02年11月09日(土)
最近、16時から16時半ぐらいの間に、こっそりとお仕事場を抜け出して、しばし路上でゆうがたのとろりとした時の夢を見ております。
写真だと良く分からないと思いますが、夕焼けの具合がとてもよろしくて、地面も、木々も、人も、僕自身も、辺り一面がオレンジ色に染まっております。
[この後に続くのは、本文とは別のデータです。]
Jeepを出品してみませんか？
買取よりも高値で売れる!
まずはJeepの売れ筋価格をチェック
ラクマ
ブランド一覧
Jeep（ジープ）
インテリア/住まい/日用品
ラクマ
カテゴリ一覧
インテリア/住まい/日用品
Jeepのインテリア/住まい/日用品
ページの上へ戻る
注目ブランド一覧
ああ、気持ちいい。
尾崎放哉は「たつた一人になり切つて夕空」などと詠んでおりますが、この句の素晴らしさを、しみじみと感じます。
それにしても、夕日に身をゆだねながら思うのは、あの西日を拝みながら一心に極楽浄土を思い描いていた妙好人のことで、極楽浄土を想念すれば往生できると信じていた彼ら彼女らが、一体どれだけの想像力を働かせて夕日の彼方西方十万億土の阿弥陀如来に想いをはせたのか。より美しい極楽浄土を夢想すれば、死に際して阿弥陀如来が来迎してくれる信じていた彼らが、何年何十年と極楽浄土と彼岸を想い続け、生涯を通して南無阿弥陀仏を唱えていただろうと想像すると、こうしてのほほんと夕日に身をまかせている自分の幸福に、罪悪感を感じると同時に、一生をかけて彼らが思い描いた極楽浄土の、その想像力に心を魅かれてしまいます。